* _TASK STATEMENT_
Work out how many lines of the listing below hold the word "Poke", and give that number only.
───── STORED DATA ─────
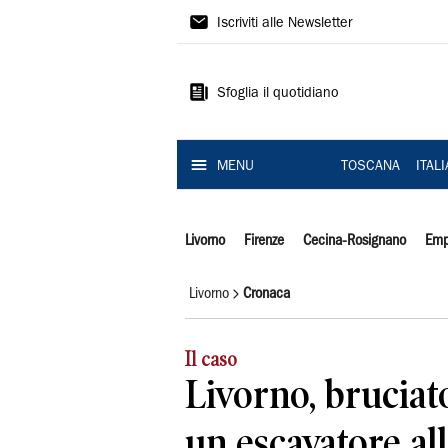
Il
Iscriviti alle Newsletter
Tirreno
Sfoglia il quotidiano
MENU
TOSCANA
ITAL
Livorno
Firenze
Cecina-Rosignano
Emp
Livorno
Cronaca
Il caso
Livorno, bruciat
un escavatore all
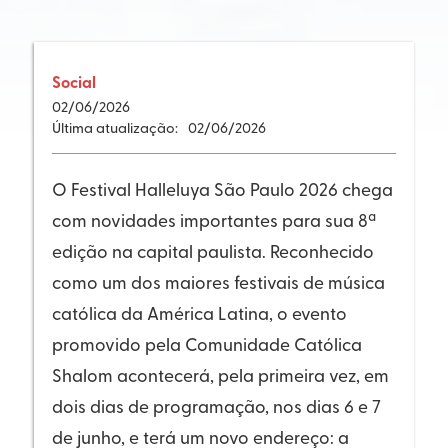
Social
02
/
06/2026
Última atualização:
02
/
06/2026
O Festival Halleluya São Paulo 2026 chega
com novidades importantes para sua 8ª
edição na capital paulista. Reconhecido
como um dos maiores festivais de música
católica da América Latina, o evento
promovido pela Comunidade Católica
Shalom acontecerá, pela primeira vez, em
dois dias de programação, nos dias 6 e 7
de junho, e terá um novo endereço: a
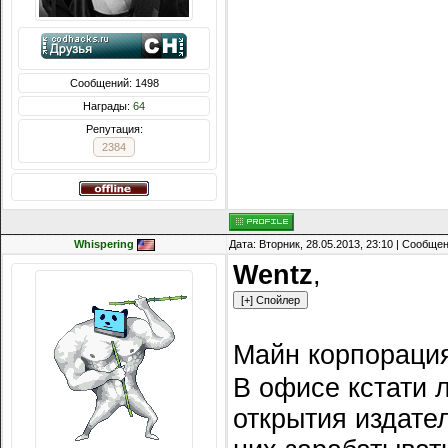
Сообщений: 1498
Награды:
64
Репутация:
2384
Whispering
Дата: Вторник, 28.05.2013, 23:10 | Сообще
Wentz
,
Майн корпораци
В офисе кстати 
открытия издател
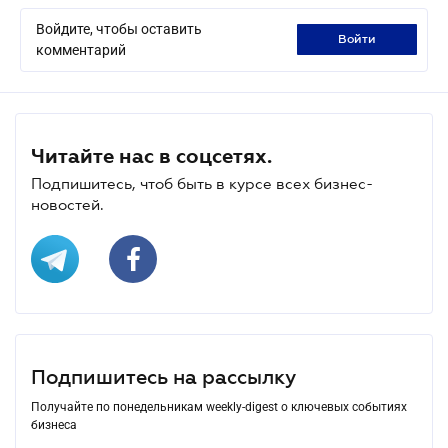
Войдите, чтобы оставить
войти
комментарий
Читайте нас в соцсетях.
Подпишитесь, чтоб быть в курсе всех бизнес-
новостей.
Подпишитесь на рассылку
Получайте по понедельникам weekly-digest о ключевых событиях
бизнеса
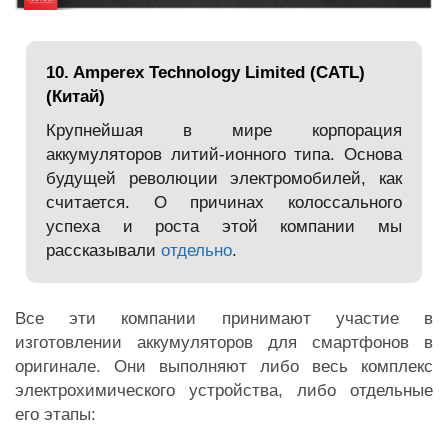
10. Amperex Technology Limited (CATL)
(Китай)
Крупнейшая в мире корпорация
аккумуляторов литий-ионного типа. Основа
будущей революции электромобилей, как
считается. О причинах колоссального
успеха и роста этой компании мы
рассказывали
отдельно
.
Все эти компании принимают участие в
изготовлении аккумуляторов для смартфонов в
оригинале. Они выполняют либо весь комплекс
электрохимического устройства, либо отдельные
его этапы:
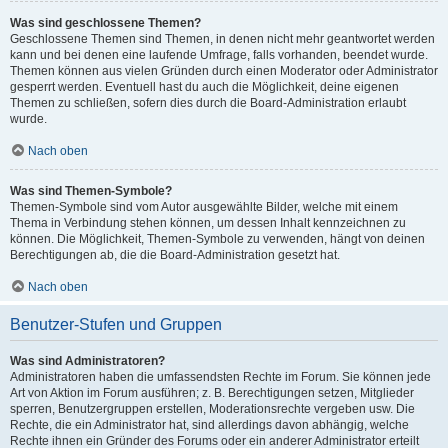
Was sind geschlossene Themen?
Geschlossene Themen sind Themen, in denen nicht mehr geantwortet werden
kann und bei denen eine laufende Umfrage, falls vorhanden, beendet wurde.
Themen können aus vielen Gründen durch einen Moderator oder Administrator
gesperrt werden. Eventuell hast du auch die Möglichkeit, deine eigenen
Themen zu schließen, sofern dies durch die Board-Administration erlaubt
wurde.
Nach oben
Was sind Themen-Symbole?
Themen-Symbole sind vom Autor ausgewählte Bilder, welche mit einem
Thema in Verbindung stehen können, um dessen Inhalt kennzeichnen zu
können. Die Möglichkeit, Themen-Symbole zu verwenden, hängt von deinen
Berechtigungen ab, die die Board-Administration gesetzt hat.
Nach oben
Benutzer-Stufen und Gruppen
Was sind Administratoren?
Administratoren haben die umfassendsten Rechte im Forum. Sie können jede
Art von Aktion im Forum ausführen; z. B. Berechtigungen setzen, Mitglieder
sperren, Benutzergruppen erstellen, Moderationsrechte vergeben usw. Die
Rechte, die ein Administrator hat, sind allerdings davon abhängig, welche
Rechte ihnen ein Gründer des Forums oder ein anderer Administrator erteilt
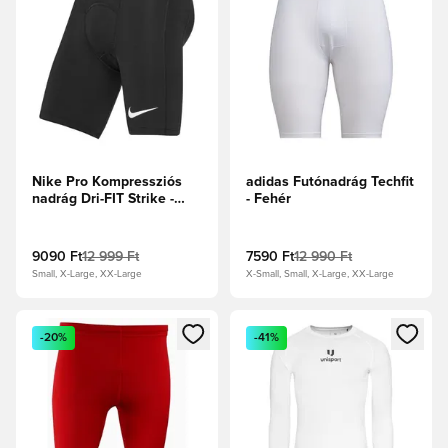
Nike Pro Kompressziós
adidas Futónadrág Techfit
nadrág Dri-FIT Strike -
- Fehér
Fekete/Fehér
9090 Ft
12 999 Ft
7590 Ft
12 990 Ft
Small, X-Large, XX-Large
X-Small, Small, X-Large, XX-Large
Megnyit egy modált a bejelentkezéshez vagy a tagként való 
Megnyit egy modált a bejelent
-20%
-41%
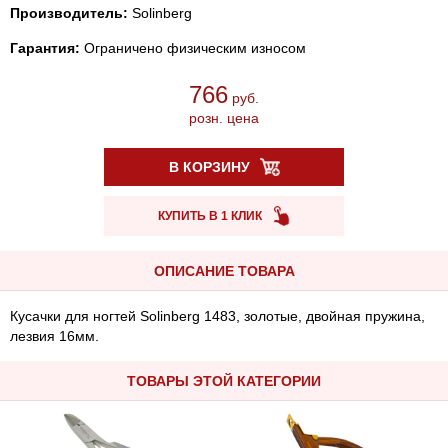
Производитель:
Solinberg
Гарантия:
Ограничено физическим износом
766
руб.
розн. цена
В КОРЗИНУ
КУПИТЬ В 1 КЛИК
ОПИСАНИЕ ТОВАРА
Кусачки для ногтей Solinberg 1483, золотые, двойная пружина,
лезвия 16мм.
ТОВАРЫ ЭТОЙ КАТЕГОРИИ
─────
───── STORED DATA ─────
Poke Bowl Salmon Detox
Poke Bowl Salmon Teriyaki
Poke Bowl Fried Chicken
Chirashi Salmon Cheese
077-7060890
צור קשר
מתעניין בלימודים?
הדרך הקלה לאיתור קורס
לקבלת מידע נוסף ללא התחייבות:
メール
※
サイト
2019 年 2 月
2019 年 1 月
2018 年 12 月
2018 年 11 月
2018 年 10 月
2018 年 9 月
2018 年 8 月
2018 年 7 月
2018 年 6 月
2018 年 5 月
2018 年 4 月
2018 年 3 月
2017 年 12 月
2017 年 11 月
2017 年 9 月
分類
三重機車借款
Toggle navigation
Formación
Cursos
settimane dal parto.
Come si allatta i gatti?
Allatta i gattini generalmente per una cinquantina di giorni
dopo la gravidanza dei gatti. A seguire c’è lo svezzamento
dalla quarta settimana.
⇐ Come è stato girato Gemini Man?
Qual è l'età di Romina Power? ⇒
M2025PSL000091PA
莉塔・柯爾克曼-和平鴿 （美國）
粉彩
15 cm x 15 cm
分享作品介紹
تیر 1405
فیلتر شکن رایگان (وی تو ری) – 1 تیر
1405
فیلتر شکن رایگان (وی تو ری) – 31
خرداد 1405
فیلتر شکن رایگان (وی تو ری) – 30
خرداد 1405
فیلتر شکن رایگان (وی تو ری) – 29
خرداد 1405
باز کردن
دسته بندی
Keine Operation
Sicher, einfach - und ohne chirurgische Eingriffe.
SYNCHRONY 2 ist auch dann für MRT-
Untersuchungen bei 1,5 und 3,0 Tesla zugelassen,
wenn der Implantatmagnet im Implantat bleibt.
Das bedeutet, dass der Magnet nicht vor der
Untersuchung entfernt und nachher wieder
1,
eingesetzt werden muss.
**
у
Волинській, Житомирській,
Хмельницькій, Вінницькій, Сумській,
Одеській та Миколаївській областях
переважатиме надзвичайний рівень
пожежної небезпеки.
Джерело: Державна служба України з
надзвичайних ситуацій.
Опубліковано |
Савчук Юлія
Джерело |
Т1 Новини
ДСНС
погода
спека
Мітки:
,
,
─────
* _OUTPUT OF THE TASK_
3